(Items listed in a dataset)
BEGIN
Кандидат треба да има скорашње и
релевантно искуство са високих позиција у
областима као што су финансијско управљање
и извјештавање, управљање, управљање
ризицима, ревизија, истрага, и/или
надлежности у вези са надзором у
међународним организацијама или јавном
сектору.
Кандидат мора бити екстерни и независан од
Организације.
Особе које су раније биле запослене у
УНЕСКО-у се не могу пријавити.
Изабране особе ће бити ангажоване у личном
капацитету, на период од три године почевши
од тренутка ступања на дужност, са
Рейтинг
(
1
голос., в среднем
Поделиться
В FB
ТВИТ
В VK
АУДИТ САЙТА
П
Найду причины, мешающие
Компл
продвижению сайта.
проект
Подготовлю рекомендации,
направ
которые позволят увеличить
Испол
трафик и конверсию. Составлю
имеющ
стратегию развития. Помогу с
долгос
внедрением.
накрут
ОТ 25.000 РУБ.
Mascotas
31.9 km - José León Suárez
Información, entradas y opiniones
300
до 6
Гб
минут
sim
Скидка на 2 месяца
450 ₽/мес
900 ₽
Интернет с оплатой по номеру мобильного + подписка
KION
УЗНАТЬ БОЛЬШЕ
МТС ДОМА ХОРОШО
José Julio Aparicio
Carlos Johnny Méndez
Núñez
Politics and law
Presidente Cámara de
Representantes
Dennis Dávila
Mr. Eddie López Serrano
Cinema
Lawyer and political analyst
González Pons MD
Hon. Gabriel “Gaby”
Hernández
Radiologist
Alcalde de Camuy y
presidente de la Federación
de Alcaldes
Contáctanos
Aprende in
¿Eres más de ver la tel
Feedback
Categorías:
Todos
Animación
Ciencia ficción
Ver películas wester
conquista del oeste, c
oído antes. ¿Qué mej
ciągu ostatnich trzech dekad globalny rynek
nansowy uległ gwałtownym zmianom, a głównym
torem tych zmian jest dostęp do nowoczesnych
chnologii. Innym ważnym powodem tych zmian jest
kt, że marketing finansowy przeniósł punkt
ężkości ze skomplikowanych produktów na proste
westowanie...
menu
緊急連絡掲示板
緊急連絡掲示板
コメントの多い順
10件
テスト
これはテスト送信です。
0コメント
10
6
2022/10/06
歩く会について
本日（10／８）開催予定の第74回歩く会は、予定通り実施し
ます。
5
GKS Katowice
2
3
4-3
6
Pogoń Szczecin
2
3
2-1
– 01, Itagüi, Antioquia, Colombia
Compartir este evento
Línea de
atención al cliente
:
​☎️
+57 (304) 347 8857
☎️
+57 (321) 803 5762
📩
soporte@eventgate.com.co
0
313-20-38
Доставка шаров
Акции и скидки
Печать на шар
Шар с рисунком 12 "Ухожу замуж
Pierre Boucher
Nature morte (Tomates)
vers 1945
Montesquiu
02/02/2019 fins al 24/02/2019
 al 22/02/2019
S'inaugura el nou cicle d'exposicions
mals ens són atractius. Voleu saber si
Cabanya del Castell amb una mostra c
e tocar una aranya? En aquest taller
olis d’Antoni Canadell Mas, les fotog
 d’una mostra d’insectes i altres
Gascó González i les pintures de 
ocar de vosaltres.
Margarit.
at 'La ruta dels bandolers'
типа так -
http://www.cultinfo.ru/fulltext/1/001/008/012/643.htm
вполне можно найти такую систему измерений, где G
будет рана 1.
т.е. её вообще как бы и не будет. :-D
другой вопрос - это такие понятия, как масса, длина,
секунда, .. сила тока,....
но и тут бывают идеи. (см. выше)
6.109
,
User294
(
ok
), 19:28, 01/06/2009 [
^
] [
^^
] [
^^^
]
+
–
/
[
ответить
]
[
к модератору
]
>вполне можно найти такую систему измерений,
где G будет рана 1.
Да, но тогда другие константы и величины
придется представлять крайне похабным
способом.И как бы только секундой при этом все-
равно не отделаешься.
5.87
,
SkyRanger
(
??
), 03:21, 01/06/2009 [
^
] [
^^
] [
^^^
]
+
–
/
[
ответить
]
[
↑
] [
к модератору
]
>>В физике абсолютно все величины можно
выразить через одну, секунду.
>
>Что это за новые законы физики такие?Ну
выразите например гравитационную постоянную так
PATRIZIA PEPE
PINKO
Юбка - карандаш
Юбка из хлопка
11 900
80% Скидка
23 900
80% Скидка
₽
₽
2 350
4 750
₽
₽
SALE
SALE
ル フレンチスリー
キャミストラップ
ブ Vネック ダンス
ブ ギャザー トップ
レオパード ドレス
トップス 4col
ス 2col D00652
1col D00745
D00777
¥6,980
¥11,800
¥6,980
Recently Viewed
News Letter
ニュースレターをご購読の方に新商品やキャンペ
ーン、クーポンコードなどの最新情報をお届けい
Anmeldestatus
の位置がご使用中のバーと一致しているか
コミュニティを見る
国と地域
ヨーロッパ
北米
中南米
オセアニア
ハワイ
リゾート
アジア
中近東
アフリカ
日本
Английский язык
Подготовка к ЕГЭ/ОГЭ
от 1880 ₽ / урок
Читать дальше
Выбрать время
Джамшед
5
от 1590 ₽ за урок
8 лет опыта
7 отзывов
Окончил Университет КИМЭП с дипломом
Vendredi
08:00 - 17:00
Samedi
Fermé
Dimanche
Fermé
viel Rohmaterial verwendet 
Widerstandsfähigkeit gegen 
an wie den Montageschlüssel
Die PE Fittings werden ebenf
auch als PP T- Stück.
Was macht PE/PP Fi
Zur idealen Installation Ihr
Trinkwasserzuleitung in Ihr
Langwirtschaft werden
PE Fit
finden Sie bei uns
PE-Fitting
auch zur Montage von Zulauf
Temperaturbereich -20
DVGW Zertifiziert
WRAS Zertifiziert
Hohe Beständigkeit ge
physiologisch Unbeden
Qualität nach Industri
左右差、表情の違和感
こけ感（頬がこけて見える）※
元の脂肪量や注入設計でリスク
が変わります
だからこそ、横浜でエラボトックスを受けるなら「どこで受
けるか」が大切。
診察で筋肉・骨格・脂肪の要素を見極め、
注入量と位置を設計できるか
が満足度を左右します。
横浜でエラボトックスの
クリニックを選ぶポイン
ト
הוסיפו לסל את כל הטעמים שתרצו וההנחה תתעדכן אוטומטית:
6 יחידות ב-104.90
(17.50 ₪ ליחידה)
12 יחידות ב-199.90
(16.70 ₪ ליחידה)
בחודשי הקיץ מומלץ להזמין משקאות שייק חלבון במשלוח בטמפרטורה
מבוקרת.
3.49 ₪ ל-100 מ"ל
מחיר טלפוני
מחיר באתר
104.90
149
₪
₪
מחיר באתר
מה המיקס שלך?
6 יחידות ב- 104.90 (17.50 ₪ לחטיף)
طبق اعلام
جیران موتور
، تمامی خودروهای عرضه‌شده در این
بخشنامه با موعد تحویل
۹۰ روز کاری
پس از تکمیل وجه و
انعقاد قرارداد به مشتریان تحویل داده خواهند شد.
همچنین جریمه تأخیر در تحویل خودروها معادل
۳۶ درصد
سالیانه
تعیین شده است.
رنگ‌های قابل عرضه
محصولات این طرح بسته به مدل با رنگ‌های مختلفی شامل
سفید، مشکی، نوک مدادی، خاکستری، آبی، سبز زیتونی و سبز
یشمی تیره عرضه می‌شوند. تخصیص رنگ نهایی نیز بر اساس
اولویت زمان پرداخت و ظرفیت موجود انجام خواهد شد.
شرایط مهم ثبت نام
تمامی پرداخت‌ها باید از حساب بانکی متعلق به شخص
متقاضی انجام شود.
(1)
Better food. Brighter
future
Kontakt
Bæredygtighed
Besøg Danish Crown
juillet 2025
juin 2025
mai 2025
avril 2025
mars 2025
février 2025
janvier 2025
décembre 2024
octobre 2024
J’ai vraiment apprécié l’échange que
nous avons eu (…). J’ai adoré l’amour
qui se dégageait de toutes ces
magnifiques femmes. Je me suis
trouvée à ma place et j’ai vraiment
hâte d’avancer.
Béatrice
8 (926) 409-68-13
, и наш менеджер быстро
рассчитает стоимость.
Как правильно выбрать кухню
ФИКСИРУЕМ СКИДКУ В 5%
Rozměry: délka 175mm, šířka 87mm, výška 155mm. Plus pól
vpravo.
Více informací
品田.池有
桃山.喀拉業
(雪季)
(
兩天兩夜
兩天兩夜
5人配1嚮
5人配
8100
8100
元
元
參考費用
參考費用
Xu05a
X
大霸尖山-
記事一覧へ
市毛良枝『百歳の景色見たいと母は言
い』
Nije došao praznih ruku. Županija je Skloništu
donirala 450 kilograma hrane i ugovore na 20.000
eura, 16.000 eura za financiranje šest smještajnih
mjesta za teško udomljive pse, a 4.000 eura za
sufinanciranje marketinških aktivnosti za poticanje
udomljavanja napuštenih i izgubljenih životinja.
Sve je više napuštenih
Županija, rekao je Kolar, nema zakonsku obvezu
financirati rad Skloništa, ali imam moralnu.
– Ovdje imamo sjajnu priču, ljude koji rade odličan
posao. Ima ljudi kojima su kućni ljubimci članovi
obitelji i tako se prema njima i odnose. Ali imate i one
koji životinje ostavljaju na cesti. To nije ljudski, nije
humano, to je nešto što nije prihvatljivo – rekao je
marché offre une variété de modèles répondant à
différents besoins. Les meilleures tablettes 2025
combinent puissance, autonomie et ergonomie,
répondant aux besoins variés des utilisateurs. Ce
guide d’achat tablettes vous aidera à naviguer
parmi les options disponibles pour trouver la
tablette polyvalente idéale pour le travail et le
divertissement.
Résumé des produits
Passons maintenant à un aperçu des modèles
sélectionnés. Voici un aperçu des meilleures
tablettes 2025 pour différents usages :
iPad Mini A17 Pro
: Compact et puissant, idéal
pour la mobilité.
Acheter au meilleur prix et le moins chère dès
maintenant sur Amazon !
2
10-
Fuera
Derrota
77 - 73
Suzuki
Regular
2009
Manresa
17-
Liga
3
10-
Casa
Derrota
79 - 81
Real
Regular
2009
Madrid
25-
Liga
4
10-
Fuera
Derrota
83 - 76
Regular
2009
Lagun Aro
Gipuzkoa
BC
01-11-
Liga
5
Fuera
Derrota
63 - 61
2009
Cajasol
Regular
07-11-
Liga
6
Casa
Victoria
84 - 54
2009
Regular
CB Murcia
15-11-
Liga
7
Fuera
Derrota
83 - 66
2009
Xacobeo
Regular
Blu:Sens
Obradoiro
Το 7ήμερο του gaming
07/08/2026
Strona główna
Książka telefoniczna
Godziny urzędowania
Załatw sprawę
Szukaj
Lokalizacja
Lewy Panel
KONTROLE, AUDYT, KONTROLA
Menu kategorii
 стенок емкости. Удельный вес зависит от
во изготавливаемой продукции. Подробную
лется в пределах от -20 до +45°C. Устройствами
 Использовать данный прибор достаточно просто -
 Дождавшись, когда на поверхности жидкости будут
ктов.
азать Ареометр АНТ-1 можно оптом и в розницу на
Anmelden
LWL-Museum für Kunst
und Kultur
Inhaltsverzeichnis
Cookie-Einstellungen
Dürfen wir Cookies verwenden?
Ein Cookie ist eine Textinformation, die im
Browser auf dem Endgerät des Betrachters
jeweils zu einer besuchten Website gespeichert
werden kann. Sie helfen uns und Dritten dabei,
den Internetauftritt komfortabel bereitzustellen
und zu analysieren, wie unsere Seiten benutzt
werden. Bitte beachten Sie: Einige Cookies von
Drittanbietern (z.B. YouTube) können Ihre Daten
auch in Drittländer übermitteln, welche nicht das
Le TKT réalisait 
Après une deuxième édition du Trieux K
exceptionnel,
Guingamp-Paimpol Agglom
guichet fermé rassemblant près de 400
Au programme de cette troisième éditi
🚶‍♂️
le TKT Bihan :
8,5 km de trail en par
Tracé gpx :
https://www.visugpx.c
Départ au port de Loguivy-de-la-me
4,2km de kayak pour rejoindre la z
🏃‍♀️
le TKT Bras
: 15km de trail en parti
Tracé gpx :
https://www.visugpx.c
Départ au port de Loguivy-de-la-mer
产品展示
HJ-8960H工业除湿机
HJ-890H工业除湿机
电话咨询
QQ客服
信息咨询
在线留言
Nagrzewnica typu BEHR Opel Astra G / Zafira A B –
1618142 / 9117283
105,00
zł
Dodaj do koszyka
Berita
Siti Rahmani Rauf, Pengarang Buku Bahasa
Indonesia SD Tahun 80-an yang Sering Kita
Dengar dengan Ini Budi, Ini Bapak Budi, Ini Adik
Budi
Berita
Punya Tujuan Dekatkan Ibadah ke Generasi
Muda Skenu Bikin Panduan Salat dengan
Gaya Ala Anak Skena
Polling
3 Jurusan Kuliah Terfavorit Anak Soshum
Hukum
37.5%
END
_WORK ITEM_
Please transcribe only the lines in the records above running from the line that has "где G будет рана 1." through the line that has "an wie den Montageschlüssel", both included, exactly as they appear.

_SOLUTION_
где G будет рана 1.
Да, но тогда другие константы и величины
придется представлять крайне похабным
способом.И как бы только секундой при этом все-
равно не отделаешься.
5.87
,
SkyRanger
(
??
), 03:21, 01/06/2009 [
^
] [
^^
] [
^^^
]
+
–
/
[
ответить
]
[
↑
] [
к модератору
]
>>В физике абсолютно все величины можно
выразить через одну, секунду.
>
>Что это за новые законы физики такие?Ну
выразите например гравитационную постоянную так
PATRIZIA PEPE
PINKO
Юбка - карандаш
Юбка из хлопка
11 900
80% Скидка
23 900
80% Скидка
₽
₽
2 350
4 750
₽
₽
SALE
SALE
ル フレンチスリー
キャミストラップ
ブ Vネック ダンス
ブ ギャザー トップ
レオパード ドレス
トップス 4col
ス 2col D00652
1col D00745
D00777
¥6,980
¥11,800
¥6,980
Recently Viewed
News Letter
ニュースレターをご購読の方に新商品やキャンペ
ーン、クーポンコードなどの最新情報をお届けい
Anmeldestatus
の位置がご使用中のバーと一致しているか
コミュニティを見る
国と地域
ヨーロッパ
北米
中南米
オセアニア
ハワイ
リゾート
アジア
中近東
アフリカ
日本
Английский язык
Подготовка к ЕГЭ/ОГЭ
от 1880 ₽ / урок
Читать дальше
Выбрать время
Джамшед
5
от 1590 ₽ за урок
8 лет опыта
7 отзывов
Окончил Университет КИМЭП с дипломом
Vendredi
08:00 - 17:00
Samedi
Fermé
Dimanche
Fermé
viel Rohmaterial verwendet 
Widerstandsfähigkeit gegen 
an wie den Montageschlüssel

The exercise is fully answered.